• **Dataset excerpts**
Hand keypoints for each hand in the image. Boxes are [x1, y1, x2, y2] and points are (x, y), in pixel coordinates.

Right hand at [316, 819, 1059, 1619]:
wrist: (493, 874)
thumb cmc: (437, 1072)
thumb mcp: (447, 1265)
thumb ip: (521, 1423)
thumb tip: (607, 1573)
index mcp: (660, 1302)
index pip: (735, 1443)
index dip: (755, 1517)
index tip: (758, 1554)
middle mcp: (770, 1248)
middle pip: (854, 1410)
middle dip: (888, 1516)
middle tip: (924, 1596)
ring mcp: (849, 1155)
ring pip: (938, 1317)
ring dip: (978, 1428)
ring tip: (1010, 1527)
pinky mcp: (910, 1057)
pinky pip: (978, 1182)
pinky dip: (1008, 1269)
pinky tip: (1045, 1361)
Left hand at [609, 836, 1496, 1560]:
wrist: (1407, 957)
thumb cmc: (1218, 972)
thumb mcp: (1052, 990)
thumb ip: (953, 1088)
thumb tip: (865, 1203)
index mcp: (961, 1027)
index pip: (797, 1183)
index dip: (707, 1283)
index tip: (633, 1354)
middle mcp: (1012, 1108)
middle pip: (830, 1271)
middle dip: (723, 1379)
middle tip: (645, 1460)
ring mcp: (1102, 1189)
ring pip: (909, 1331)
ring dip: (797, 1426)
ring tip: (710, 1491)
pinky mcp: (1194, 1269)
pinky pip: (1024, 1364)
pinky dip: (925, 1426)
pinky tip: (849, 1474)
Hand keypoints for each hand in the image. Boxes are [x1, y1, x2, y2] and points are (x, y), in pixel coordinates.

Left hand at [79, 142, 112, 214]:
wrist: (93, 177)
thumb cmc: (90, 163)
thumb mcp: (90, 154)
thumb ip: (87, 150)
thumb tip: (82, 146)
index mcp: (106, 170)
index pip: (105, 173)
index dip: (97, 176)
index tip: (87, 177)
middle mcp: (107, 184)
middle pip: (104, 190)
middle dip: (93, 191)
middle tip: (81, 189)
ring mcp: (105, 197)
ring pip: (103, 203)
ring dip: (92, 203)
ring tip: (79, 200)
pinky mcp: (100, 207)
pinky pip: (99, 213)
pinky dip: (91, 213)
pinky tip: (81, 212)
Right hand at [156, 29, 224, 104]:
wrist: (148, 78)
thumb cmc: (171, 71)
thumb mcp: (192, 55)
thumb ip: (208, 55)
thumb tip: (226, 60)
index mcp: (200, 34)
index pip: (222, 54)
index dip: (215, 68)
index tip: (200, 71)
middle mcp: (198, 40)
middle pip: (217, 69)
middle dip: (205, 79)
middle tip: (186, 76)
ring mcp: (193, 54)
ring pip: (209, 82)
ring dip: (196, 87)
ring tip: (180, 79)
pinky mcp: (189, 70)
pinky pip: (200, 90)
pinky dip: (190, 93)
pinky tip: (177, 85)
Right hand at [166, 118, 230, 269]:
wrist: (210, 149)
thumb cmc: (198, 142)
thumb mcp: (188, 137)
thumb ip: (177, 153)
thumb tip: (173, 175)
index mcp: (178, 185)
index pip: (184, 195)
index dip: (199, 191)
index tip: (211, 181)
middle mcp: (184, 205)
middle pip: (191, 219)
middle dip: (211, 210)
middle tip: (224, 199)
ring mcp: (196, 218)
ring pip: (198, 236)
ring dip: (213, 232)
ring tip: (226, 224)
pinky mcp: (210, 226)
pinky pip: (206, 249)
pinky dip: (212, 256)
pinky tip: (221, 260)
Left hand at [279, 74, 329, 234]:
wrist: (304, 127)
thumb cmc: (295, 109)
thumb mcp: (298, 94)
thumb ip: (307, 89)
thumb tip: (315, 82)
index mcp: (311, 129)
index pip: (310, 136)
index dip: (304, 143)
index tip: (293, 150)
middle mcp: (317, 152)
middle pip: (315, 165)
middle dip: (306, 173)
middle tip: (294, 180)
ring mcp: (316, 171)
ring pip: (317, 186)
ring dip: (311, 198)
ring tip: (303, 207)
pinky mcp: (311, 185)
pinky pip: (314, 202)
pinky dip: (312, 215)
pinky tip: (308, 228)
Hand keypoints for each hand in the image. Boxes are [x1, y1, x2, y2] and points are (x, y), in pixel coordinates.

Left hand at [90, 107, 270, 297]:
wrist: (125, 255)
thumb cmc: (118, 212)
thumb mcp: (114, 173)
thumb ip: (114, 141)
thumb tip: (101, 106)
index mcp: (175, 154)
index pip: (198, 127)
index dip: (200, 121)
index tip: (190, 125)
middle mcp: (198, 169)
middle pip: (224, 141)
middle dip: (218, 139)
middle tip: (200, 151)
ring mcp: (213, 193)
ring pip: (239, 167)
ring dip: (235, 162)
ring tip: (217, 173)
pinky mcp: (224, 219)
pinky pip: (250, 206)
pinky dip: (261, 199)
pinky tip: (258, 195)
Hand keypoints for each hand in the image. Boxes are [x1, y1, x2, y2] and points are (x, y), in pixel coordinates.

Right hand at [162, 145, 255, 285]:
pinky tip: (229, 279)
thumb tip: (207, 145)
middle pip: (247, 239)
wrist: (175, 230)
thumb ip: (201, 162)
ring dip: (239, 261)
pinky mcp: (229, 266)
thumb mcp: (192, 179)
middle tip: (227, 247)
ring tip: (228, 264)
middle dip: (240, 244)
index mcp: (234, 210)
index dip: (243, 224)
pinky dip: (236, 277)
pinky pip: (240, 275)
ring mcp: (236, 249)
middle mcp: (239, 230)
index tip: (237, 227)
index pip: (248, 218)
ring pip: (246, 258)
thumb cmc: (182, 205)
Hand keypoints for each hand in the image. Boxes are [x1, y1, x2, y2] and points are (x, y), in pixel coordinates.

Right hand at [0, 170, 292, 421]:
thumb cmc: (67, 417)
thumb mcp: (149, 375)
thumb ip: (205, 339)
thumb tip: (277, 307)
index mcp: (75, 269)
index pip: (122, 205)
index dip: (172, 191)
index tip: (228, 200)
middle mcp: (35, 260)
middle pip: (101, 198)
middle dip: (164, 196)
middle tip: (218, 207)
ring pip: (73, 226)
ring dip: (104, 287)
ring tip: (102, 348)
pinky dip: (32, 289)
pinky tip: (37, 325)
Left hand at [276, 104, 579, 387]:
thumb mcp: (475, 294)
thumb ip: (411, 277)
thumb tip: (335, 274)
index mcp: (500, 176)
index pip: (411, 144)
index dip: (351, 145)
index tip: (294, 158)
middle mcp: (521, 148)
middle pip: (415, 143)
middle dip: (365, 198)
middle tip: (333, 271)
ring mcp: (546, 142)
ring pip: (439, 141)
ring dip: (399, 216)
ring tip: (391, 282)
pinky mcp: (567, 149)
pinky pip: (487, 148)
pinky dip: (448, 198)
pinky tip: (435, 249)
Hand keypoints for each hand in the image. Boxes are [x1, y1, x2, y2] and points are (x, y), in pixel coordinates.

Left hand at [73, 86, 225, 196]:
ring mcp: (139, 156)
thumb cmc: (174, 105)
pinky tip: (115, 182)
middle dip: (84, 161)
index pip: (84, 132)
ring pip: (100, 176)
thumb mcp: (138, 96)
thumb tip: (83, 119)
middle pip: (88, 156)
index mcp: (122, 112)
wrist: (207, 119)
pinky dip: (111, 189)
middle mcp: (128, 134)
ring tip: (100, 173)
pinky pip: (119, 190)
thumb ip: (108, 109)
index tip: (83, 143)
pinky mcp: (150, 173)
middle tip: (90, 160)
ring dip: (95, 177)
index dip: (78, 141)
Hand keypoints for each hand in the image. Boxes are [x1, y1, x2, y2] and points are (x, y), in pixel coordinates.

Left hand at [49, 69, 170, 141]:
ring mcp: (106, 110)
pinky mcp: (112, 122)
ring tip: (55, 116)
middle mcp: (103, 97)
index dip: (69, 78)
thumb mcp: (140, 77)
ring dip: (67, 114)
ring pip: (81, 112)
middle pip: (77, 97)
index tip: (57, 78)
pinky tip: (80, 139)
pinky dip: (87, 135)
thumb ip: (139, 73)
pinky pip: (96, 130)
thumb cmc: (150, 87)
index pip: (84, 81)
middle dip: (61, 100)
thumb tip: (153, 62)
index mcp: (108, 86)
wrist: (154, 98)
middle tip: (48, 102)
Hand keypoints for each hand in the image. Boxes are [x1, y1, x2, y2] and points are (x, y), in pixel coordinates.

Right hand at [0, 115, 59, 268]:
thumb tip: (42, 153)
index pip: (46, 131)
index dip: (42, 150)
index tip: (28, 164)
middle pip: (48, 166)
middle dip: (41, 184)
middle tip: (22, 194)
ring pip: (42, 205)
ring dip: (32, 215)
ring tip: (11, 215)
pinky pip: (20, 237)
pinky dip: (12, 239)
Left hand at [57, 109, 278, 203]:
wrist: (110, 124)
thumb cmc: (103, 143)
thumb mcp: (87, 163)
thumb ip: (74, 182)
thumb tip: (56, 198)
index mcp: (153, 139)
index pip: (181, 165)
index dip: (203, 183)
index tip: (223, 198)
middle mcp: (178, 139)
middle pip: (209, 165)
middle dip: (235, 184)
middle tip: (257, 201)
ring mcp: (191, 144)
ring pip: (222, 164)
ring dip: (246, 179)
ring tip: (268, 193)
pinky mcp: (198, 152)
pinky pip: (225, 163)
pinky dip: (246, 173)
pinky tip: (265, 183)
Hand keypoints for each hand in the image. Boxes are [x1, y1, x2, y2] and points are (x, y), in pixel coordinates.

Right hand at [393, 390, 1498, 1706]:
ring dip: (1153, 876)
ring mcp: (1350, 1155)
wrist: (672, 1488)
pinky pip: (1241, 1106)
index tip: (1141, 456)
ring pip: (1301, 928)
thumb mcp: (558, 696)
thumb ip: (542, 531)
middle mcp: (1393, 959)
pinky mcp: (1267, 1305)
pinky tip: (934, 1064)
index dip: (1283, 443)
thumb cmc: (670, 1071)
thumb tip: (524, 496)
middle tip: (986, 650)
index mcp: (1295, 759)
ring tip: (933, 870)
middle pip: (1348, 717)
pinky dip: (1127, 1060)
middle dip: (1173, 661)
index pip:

• **Task to carry out**
Check each line above for the word "Left" and copy every line that has it.

• **Result of this task**
Left hand at [609, 836, 1496, 1560]:
Left hand at [79, 142, 112, 214]:
Left hand at [279, 74, 329, 234]:
Left hand at [90, 107, 270, 297]:
Left hand at [276, 104, 579, 387]:
Left hand at [73, 86, 225, 196]:
Left hand at [49, 69, 170, 141]:
Left hand at [57, 109, 278, 203]:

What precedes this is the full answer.